After what seems like months of rain and cold weather, today was at last a sunny day with no wind. Everything needs doing at once, but having finished pruning the roses and hydrangeas, I decided to spend some time tidying up the beds and pots around the terrace behind the house. There is a herb bed at the side, I cut back some dead pieces of sage, took out a dead tarragon plant and cut back the lemon verbena – it always grows back strongly and makes a lovely airy plant giving height to the bed. Also it’s good for tea and flavouring desserts.
Next I removed dead annual plants and weeds from the terracotta pots.
There is a long bed running along the outside edge of the terrace, the terrace is elevated giving great views of the Dordogne valley. At the other side of the terrace from the herb bed is a short bed with one hydrangea and some lavender plants. This hydrangea has really suffered in the recent hot summers and I think there may be pipes below it, meaning there is not much room for roots. The lavenders are also past their best and I may renew this bed completely. However, it is lovely to see the bees, butterflies and elephant hawkmoths in the lavender when you’re sitting at the table.
Gaura lindheimeri ‘Whirling Butterflies’
The long bed below the terrace has 6 pink hydrangeas, and originally when I moved in 4 years ago, 2 salvias, one being Hot Lips, the other a red one, and some white and pink Gaura lindheimeri. The Gaura is a great plant which tolerates hot dry weather and winter wet.
Penstemon ‘Sour Grapes’
Anyone who thinks plants can’t travel should see this bed. The Gaura plants have travelled down to the side of the swimming pool, the red Salvia has died, and ‘Hot Lips’ is struggling, I think due to the droughts in the last 2 summers, despite watering.

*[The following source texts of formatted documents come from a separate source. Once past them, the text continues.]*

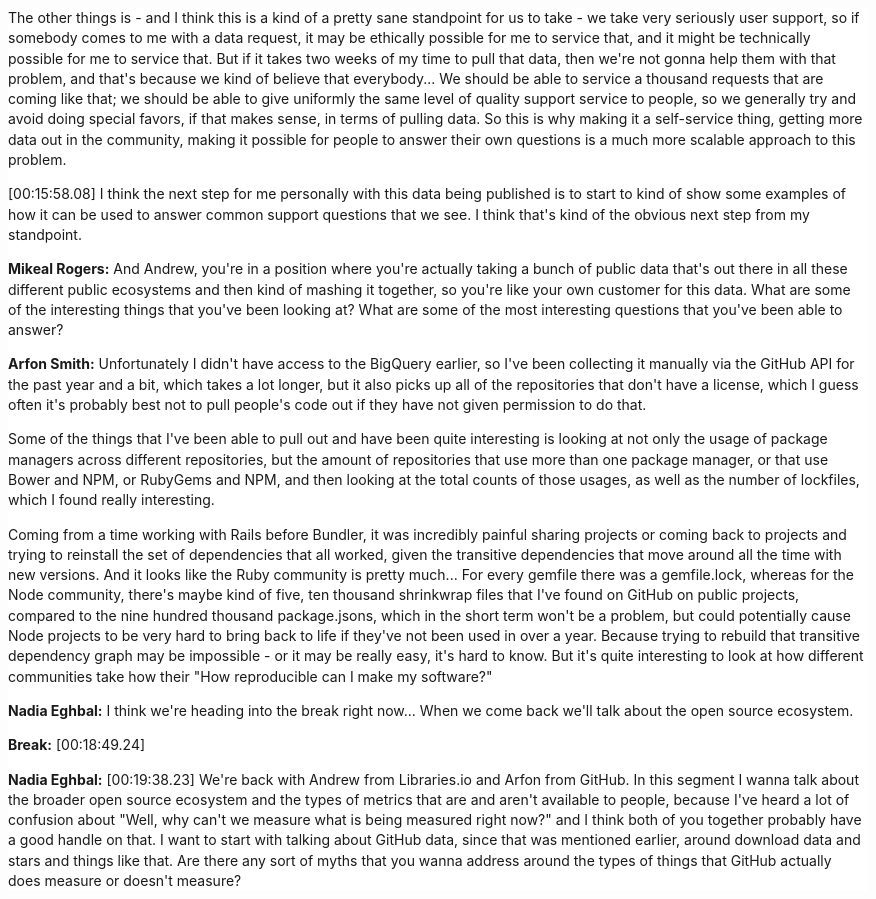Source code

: The other things is - and I think this is a kind of a pretty sane standpoint for us to take - we take very seriously user support, so if somebody comes to me with a data request, it may be ethically possible for me to service that, and it might be technically possible for me to service that. But if it takes two weeks of my time to pull that data, then we're not gonna help them with that problem, and that's because we kind of believe that everybody... We should be able to service a thousand requests that are coming like that; we should be able to give uniformly the same level of quality support service to people, so we generally try and avoid doing special favors, if that makes sense, in terms of pulling data. So this is why making it a self-service thing, getting more data out in the community, making it possible for people to answer their own questions is a much more scalable approach to this problem.

\[00:15:58.08\] I think the next step for me personally with this data being published is to start to kind of show some examples of how it can be used to answer common support questions that we see. I think that's kind of the obvious next step from my standpoint.

**Mikeal Rogers:** And Andrew, you're in a position where you're actually taking a bunch of public data that's out there in all these different public ecosystems and then kind of mashing it together, so you're like your own customer for this data. What are some of the interesting things that you've been looking at? What are some of the most interesting questions that you've been able to answer?

**Arfon Smith:** Unfortunately I didn't have access to the BigQuery earlier, so I've been collecting it manually via the GitHub API for the past year and a bit, which takes a lot longer, but it also picks up all of the repositories that don't have a license, which I guess often it's probably best not to pull people's code out if they have not given permission to do that.

Some of the things that I've been able to pull out and have been quite interesting is looking at not only the usage of package managers across different repositories, but the amount of repositories that use more than one package manager, or that use Bower and NPM, or RubyGems and NPM, and then looking at the total counts of those usages, as well as the number of lockfiles, which I found really interesting.

Coming from a time working with Rails before Bundler, it was incredibly painful sharing projects or coming back to projects and trying to reinstall the set of dependencies that all worked, given the transitive dependencies that move around all the time with new versions. And it looks like the Ruby community is pretty much... For every gemfile there was a gemfile.lock, whereas for the Node community, there's maybe kind of five, ten thousand shrinkwrap files that I've found on GitHub on public projects, compared to the nine hundred thousand package.jsons, which in the short term won't be a problem, but could potentially cause Node projects to be very hard to bring back to life if they've not been used in over a year. Because trying to rebuild that transitive dependency graph may be impossible - or it may be really easy, it's hard to know. But it's quite interesting to look at how different communities take how their "How reproducible can I make my software?"

**Nadia Eghbal:** I think we're heading into the break right now... When we come back we'll talk about the open source ecosystem.

**Break:** \[00:18:49.24\]

**Nadia Eghbal:** \[00:19:38.23\] We're back with Andrew from Libraries.io and Arfon from GitHub. In this segment I wanna talk about the broader open source ecosystem and the types of metrics that are and aren't available to people, because I've heard a lot of confusion about "Well, why can't we measure what is being measured right now?" and I think both of you together probably have a good handle on that. I want to start with talking about GitHub data, since that was mentioned earlier, around download data and stars and things like that. Are there any sort of myths that you wanna address around the types of things that GitHub actually does measure or doesn't measure?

However, mysteriously, a red hot poker (Kniphofia) and a very healthy Penstemon, possibly ‘Sour Grapes’, have appeared. Clearly quite a lot of plants have been planted here and some of them have been dormant until the Gaura and Salvias gave them more space.
I cut back the Salvia and will fertilise it, hooping it will make new growth, and then cut back the dead herbaceous growth on the Gauras down to ground level.
I have had a similar surprise at the side of the house, where the big mixed country hedge to the adjacent vinefield was cut back last year, as was a low spreading conifer at the side of the front garden, to reveal a clump of Irises, which must have been hidden there for years. Unfortunately I didn’t see them flower, so don’t know what colour they are. The ground went from being much too hard and dry to move them, to much too wet and boggy, so I am going to have to split them up and move them to other locations jin the garden now, before it gets too hard again! The correct time to do this would have been after flowering in the summer. However I think somebody said that the right time to do something in the garden is when you have time to do it!